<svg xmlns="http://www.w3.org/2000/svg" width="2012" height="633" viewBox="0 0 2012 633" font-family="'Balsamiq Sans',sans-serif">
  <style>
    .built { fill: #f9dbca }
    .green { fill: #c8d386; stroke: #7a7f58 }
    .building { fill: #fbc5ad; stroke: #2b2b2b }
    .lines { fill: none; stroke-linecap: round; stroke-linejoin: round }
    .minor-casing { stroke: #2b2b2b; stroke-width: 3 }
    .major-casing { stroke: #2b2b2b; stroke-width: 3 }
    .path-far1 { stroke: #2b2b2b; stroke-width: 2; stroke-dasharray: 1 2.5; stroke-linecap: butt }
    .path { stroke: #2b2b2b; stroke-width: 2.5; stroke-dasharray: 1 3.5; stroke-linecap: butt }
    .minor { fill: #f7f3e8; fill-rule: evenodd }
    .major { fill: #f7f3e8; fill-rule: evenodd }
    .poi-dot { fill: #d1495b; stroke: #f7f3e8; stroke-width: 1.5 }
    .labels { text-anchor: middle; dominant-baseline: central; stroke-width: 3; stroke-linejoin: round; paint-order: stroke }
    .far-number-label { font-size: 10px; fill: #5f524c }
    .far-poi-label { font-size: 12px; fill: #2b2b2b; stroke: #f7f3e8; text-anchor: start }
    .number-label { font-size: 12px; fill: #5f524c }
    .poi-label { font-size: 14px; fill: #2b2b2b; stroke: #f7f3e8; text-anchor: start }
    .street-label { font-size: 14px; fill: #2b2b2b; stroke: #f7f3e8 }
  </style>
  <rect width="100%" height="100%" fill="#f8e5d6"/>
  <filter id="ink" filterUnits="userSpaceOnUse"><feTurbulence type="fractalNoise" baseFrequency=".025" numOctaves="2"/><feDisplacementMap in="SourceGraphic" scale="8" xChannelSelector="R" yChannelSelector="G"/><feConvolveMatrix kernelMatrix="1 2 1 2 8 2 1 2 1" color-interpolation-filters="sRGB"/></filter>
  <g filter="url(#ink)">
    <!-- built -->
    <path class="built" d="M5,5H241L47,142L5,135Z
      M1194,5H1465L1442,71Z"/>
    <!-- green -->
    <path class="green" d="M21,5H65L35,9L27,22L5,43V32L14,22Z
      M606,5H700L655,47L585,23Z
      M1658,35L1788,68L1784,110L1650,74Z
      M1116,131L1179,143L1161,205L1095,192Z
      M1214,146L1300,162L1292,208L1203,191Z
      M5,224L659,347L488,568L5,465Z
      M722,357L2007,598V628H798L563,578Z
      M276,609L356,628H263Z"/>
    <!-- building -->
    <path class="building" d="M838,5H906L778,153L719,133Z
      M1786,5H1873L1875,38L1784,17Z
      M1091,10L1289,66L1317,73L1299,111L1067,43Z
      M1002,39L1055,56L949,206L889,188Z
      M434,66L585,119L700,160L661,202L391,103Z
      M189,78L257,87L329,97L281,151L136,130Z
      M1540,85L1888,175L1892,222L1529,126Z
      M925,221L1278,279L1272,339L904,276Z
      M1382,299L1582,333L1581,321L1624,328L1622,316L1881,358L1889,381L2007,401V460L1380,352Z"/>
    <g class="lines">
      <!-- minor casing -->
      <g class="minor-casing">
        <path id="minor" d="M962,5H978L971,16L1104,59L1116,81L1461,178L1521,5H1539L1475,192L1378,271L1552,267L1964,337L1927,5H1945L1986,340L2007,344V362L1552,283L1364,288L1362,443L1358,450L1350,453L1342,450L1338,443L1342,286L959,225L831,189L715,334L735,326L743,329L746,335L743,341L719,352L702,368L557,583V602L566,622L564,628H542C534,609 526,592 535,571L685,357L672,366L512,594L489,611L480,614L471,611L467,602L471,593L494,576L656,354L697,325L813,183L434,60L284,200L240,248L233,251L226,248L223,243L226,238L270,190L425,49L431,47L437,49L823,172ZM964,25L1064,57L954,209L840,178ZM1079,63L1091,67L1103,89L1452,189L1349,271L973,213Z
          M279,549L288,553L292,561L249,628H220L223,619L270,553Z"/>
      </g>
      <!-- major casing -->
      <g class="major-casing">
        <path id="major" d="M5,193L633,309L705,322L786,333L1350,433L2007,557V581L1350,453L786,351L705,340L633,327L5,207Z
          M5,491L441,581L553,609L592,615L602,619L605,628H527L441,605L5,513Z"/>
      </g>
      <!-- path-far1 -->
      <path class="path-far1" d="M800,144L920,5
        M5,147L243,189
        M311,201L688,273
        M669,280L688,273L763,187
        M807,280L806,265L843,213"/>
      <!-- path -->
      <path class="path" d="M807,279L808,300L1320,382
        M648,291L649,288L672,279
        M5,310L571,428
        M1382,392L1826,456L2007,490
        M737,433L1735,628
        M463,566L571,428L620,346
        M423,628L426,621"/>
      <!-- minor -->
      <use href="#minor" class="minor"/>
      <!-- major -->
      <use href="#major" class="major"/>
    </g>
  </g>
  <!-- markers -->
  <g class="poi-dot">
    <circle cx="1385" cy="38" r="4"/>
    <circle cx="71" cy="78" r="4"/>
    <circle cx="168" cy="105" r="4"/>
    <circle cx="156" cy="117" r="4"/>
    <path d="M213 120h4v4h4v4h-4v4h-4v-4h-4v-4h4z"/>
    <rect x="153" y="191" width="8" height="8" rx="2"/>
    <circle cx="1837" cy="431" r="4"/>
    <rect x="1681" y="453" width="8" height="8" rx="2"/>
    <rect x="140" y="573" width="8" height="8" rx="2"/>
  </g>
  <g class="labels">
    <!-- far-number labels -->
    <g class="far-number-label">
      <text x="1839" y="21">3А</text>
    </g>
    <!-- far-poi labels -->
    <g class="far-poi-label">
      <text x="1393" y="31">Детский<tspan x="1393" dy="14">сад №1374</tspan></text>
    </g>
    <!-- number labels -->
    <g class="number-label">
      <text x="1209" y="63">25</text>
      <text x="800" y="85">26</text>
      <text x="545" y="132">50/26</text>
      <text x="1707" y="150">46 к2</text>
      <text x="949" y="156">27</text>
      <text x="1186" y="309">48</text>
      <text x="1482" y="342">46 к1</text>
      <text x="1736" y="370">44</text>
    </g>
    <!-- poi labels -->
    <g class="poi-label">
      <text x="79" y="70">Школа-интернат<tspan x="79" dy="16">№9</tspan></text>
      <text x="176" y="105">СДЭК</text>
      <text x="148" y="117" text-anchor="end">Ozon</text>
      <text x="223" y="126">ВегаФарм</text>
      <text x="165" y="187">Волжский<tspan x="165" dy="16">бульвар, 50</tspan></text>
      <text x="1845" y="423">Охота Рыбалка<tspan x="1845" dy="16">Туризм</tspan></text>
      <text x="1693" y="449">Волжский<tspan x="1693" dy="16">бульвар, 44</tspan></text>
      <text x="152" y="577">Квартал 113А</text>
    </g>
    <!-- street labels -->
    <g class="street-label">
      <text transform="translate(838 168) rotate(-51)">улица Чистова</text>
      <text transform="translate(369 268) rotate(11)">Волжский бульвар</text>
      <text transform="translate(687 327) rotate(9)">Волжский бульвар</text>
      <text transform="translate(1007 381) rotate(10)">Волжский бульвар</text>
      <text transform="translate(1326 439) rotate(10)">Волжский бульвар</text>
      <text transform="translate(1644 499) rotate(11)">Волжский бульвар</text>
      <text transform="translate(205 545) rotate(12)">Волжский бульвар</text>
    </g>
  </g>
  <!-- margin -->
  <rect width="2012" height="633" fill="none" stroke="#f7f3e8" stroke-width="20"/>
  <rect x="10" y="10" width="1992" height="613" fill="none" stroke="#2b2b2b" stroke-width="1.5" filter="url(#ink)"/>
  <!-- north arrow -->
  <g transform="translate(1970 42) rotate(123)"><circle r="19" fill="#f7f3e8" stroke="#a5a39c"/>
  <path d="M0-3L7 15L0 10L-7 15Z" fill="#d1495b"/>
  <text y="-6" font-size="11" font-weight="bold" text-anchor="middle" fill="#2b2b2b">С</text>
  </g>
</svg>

» TASK GOAL
Search the entries for the word "building" and copy every line that has it.

» ANSWER AREA
    .building { fill: #fbc5ad; stroke: #2b2b2b }
    <!-- building -->
    <path class="building" d="M838,5H906L778,153L719,133Z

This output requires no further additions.